Max profit equals the net credit times 100 inside the inner strikes; max loss equals wing width minus credit times 100. Two breakevens at inner strikes plus and minus the credit. For the CDRE iron condor priced from the end-of-day chain at a 30-day expiry (ATM IV 79.30%), the computed maximum profit is unbounded per contract and the computed maximum loss is unbounded per contract. Live intraday quotes will differ as the chain moves through the trading session.
What is the breakeven for a CDRE iron condor?

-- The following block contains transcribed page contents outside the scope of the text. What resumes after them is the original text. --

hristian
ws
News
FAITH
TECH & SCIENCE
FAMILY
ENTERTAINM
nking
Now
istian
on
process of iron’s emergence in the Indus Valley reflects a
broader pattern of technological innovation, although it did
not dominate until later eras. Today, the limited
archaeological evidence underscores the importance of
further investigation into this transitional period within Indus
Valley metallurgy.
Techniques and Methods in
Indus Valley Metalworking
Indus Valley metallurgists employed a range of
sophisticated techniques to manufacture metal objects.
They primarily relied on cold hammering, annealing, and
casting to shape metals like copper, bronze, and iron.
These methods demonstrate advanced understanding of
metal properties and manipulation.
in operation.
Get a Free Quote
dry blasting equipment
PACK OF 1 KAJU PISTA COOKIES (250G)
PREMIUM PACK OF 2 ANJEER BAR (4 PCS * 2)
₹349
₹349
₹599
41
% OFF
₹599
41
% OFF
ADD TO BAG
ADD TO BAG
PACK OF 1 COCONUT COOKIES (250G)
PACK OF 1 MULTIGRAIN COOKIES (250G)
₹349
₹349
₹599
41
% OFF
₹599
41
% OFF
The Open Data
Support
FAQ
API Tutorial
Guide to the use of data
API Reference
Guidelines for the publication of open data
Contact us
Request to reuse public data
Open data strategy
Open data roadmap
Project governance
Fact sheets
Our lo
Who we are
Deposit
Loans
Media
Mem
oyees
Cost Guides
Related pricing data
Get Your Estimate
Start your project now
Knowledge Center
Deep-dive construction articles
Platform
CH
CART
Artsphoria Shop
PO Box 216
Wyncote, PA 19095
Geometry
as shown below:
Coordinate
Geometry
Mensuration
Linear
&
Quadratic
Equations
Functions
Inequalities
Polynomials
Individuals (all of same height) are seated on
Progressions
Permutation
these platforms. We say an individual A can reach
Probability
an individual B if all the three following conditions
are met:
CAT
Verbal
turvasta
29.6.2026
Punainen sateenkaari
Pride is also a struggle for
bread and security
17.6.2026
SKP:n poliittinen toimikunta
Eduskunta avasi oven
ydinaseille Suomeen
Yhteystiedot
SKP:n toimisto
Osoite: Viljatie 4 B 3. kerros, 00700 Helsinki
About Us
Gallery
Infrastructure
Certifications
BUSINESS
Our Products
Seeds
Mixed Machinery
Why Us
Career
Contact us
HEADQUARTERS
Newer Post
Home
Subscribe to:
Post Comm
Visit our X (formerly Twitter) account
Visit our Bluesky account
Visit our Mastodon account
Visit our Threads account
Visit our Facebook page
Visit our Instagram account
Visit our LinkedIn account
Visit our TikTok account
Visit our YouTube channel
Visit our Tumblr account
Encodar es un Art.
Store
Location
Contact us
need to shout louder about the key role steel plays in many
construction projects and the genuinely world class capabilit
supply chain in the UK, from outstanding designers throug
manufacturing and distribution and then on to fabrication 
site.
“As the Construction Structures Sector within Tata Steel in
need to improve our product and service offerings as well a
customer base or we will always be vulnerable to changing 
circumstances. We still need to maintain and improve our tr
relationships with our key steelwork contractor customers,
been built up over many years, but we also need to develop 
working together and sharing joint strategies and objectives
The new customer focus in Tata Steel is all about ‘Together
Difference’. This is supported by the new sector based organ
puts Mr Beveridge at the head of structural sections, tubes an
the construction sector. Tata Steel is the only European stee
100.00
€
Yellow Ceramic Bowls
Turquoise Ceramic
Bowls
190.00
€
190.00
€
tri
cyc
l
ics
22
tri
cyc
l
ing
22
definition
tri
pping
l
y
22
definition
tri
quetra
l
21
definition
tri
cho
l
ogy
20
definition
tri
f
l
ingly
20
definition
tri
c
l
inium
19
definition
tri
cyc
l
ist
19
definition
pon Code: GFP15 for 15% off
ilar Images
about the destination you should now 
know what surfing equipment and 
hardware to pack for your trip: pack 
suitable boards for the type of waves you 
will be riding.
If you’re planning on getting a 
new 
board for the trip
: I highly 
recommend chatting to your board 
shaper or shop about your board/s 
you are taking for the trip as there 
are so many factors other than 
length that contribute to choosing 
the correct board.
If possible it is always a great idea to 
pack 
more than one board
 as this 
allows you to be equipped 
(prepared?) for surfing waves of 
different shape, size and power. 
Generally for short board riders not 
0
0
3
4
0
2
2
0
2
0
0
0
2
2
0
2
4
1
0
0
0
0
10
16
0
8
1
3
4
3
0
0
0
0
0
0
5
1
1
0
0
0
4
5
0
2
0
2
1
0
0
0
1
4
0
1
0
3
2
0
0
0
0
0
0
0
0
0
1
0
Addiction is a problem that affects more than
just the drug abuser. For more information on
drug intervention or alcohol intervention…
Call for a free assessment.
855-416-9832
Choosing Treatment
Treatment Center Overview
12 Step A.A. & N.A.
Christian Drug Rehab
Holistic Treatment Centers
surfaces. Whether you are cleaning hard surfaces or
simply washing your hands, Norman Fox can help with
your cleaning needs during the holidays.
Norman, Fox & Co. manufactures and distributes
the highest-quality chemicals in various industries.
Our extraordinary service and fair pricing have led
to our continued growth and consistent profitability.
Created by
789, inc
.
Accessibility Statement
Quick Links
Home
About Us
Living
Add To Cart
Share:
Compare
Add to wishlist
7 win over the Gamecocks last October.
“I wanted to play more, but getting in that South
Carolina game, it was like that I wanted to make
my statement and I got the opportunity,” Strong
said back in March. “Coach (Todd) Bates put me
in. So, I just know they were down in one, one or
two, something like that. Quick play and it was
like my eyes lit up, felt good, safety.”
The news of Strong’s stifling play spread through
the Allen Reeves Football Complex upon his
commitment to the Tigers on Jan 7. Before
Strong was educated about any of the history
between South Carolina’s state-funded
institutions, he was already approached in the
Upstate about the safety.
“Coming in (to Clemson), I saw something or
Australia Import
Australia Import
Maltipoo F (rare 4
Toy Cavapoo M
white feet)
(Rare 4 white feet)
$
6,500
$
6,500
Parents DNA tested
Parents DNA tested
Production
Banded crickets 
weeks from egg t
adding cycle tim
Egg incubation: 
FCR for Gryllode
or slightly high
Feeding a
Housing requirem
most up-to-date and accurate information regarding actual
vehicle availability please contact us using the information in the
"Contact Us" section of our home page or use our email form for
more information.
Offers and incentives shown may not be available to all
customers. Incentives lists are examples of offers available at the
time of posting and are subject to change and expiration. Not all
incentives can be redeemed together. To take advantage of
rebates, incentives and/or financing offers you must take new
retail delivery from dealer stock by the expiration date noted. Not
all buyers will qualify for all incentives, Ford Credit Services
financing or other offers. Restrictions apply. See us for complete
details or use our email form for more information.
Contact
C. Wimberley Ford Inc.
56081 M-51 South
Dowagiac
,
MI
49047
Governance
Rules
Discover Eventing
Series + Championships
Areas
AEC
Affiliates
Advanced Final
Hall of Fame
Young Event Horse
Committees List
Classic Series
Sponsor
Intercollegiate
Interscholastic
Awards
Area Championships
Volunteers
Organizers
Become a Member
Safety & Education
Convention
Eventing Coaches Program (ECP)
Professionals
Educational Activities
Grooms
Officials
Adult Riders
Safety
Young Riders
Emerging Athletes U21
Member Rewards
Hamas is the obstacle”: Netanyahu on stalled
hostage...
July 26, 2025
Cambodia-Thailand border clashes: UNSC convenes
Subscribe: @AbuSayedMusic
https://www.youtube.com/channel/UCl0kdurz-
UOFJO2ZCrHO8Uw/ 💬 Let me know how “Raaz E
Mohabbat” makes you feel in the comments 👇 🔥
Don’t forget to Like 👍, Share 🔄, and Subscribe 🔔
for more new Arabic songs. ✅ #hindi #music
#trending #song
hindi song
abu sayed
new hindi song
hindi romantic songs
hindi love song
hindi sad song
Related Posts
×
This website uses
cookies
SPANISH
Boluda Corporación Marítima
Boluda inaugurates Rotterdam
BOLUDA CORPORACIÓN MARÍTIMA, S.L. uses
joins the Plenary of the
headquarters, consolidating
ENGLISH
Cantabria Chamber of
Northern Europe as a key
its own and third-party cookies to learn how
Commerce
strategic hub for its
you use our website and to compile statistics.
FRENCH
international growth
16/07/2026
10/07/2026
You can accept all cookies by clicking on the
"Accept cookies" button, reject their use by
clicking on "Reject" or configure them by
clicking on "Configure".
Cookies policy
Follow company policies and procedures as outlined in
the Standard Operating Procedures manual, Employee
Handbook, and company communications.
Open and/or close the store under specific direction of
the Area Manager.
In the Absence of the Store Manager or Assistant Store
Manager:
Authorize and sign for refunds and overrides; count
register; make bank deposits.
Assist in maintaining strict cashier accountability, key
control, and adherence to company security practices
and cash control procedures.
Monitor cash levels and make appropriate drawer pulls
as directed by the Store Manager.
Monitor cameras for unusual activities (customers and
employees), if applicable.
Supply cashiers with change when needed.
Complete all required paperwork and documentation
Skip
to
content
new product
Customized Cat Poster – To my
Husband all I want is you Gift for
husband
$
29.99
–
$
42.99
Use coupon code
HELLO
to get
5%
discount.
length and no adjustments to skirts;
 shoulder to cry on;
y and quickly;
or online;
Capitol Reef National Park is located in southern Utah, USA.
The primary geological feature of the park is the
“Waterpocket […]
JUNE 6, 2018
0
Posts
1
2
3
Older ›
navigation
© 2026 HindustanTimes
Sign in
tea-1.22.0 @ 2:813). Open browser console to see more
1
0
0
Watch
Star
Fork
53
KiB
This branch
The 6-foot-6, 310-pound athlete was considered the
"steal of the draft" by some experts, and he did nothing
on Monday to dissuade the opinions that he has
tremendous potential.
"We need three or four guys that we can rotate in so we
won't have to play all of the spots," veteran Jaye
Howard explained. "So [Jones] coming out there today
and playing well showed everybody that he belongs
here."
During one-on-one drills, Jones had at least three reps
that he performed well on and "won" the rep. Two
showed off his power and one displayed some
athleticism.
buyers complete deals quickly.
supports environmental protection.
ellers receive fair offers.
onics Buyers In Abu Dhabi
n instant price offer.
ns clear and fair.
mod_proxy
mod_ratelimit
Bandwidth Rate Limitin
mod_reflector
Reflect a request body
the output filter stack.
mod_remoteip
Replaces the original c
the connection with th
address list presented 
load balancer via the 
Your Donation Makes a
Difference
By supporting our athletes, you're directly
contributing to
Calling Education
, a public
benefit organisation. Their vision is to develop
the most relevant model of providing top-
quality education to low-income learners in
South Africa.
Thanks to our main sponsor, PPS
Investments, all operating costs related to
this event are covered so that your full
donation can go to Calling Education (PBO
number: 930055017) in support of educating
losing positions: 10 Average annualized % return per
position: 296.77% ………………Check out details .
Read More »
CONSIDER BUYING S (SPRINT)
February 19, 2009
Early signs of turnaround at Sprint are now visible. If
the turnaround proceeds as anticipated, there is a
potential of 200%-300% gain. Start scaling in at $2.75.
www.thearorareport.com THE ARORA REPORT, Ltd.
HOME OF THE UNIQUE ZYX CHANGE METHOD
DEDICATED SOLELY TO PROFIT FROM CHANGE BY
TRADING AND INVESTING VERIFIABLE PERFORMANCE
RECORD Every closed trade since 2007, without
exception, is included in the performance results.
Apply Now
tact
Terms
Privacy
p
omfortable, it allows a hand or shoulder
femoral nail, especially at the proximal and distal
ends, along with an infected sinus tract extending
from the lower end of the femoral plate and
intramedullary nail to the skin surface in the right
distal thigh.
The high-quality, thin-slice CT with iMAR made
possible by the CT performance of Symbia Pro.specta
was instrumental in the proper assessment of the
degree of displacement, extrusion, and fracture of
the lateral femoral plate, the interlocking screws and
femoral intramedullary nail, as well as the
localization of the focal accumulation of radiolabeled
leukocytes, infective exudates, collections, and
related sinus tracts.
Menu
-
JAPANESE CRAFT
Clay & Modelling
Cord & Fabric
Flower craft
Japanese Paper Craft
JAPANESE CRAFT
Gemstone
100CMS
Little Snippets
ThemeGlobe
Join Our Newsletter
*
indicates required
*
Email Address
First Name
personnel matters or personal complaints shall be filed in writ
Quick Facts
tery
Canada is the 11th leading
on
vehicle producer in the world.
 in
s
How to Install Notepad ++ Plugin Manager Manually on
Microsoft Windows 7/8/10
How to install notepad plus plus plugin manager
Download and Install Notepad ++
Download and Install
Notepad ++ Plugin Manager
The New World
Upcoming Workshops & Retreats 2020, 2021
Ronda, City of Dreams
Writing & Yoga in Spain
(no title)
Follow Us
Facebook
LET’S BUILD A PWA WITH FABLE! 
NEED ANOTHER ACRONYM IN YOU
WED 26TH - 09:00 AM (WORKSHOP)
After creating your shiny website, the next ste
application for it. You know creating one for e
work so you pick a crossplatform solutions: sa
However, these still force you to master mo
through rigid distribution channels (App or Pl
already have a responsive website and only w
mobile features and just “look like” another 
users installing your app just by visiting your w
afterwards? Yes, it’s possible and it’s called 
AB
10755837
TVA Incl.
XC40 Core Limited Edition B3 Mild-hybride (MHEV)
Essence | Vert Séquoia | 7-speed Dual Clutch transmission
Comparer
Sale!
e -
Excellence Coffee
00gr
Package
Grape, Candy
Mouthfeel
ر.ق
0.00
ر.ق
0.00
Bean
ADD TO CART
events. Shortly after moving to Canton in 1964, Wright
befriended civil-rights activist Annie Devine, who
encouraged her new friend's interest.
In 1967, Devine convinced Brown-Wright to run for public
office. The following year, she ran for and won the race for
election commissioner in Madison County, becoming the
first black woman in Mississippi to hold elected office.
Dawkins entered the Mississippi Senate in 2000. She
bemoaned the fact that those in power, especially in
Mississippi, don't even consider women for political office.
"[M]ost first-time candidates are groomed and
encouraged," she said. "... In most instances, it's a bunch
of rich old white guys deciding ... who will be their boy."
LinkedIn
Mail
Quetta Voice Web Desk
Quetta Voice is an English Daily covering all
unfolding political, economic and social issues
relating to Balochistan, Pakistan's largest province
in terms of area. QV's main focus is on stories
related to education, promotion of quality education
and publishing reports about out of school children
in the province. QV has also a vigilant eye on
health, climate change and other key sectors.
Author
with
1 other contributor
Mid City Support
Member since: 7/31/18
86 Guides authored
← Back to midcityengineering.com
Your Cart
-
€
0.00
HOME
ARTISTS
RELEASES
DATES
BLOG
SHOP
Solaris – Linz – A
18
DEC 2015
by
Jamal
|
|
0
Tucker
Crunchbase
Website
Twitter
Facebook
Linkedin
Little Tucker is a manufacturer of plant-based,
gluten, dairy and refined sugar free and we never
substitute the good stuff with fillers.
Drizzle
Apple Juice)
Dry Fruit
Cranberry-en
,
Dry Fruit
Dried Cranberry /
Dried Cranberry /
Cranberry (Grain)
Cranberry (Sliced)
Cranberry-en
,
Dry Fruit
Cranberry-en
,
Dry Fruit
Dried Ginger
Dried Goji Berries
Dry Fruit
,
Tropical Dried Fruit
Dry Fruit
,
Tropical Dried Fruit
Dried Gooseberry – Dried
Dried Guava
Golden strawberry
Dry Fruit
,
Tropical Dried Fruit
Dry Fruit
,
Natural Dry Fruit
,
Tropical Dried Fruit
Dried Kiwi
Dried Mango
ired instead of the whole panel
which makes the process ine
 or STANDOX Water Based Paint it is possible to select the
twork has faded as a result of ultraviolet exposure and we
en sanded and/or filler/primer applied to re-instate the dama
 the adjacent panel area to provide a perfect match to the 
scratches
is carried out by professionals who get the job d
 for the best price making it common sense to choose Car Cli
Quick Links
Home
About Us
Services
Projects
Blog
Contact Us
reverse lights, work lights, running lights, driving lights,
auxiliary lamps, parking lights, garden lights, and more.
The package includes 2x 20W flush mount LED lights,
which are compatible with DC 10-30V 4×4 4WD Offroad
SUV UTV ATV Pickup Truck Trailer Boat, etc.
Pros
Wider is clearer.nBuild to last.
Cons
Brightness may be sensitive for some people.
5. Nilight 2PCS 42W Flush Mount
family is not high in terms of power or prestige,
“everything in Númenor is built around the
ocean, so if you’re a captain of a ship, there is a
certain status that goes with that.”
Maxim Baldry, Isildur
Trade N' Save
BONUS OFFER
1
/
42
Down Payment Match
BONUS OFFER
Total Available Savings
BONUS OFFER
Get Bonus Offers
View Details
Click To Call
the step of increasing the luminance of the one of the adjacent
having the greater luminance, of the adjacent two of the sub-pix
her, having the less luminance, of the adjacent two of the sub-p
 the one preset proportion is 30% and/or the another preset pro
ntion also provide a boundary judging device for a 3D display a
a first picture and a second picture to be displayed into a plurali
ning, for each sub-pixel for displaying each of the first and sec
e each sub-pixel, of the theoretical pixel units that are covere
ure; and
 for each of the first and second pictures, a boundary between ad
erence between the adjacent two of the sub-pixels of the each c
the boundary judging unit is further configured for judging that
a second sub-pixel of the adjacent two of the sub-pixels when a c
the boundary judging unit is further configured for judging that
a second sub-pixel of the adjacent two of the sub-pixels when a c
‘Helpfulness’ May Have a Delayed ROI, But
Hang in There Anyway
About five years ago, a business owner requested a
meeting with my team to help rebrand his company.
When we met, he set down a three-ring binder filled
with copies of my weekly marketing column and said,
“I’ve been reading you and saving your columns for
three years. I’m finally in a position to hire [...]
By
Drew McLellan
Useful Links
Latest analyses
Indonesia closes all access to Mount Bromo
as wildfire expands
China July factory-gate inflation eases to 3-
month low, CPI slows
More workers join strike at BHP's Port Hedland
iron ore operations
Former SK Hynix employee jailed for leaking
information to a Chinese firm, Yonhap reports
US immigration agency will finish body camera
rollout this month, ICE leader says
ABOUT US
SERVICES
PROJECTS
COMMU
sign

The breakeven for the CDRE iron condor priced on this page is no defined breakeven on the modeled curve at expiration, derived from end-of-day chain premiums. Breakeven is the underlying price at which the strategy's P&L crosses zero ignoring transaction costs and assignment risk. The current CDRE market-implied 1-standard-deviation expected move is approximately 22.73%; if the move sits well outside the breakeven distance, the structure's risk-reward becomes correspondingly tighter.
When should you consider a iron condor on CDRE?
Iron condors on CDRE are a delta-neutral premium-collection structure that profits if CDRE stock stays inside the inner short strikes; short strikes typically sit near 1 standard deviation from spot.
How does current CDRE implied volatility affect this iron condor?
CDRE ATM IV is at 79.30% with IV rank near 23.83%, which is on the low end of its 1-year range. Premium-buying structures (long call, long put, debit spreads) are relatively cheap in this regime; premium-selling structures collect less credit per unit risk.